Alice Kahn

Pauline Klein

Éditions Allia

  • 13 octobre 2010

    Intriguée par l'article paru dans les Inrockuptibles, je me suis laissée tenter par ce premier roman de Pauline Klein Alice Kahn. Voici un petit roman bien singulier. Une fille se fait passer pour une autre et déjoue les pièges de l'identité. Pauline Klein semble s'amuser tel un marionnettiste avec ses personnages.

    La narratrice d'Alice Kahn semble inexistente, transparente comme une page blanche à noircir, une enveloppe vide à remplir. Elle se croit invisible jusqu'à sa rencontre fortuite avec William Stein, un photographe. Ce dernier la prend pour une autre, celle qu'il attend Anna. La narratrice décide de devenir cette autre. "Anna" devient alors l' image d'elle-même , magnifiée et fantasmée. Anna devient une oeuvre en cours, elle la façonne comme un artiste crée son oeuvre. Un véritable trompe-l'oeil qui prend place dans un cadre. Le monde de l'art contemporain est évoqué avec beaucoup d'ironie, un monde que Pauline Klein a fréquenté lors de sa sortie de l'école d'art Central Saint Martins de Londres.

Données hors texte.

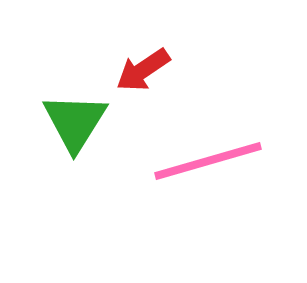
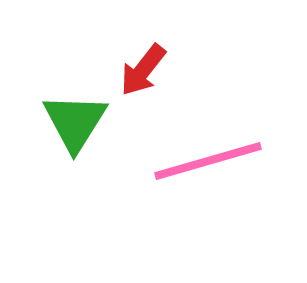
red arrow: rotated 18 degrees counterclockwise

    La fiction et la réalité se confondent, les personnages comme des poupées matriochkas s'emboîtent. Pauline Klein brouille les frontières, se joue de la réalité.

    "Je suis devenue cette fille, je vais m'y habituer, et lui aussi. Il remplacera ses mains par les miennes, ses souvenirs par les nôtres. Il retouchera l'image, le sens et les détails. Il va me confondre, me fondre dans son décor. Je jouerai à celle qui s'y sent bien, jamais à ma place; je remonterai sa pente, à la recherche de ce qu'il a connu, en essayant de ne ressembler à rien d'autre."

    Véritable prouesse dans ce premier roman très fantaisiste qui rappelle le temps de l'enfance. La narratrice s'absente d'elle-même et devient celle qu'elle magnifie. Anna devient chef d'oeuvre, son portrait une fois encadré disparaît. D'une femme transparente, elle devient celle qu'on encadre et qu'on admire.

    "Elle est devenue tout ce que je n'étais pas, et tout ce que je voulais être".

    La quatrième de couverture "...mais je dépose des traces de ma présence." est un très bel écho à ce premier roman très singulier. Très belle plume originale que je vous invite vivement à découvrir. J'aime beaucoup cet univers fantaisiste et le portrait de l'auteur dans cette vidéo diffusée par Médiapart me séduit beaucoup.


  • Conseillé par
    6 septembre 2010

    J'ai aimé ce premier roman de Pauline Klein. Un roman hors cadre, hors norme comme son personnage. Une jeune femme qui a toujours eu l'impression d'être inexistante aux yeux des autres. Comment s'inventer une vie? Elle y réussit en collant des morceaux des autres, des bribes de conversations, des gestes observés. Elle s'invente un père, lui construit une vie.
    Caméléon fondu dans la masse, elle veut juste être reconnue. Avec fantaisie et innocence, elle décline "Alice "dans le monde de l'Art : artiste, photographe reconnue par tous pour ses expositions …
    Mais William va se rendre compte de sa supercherie.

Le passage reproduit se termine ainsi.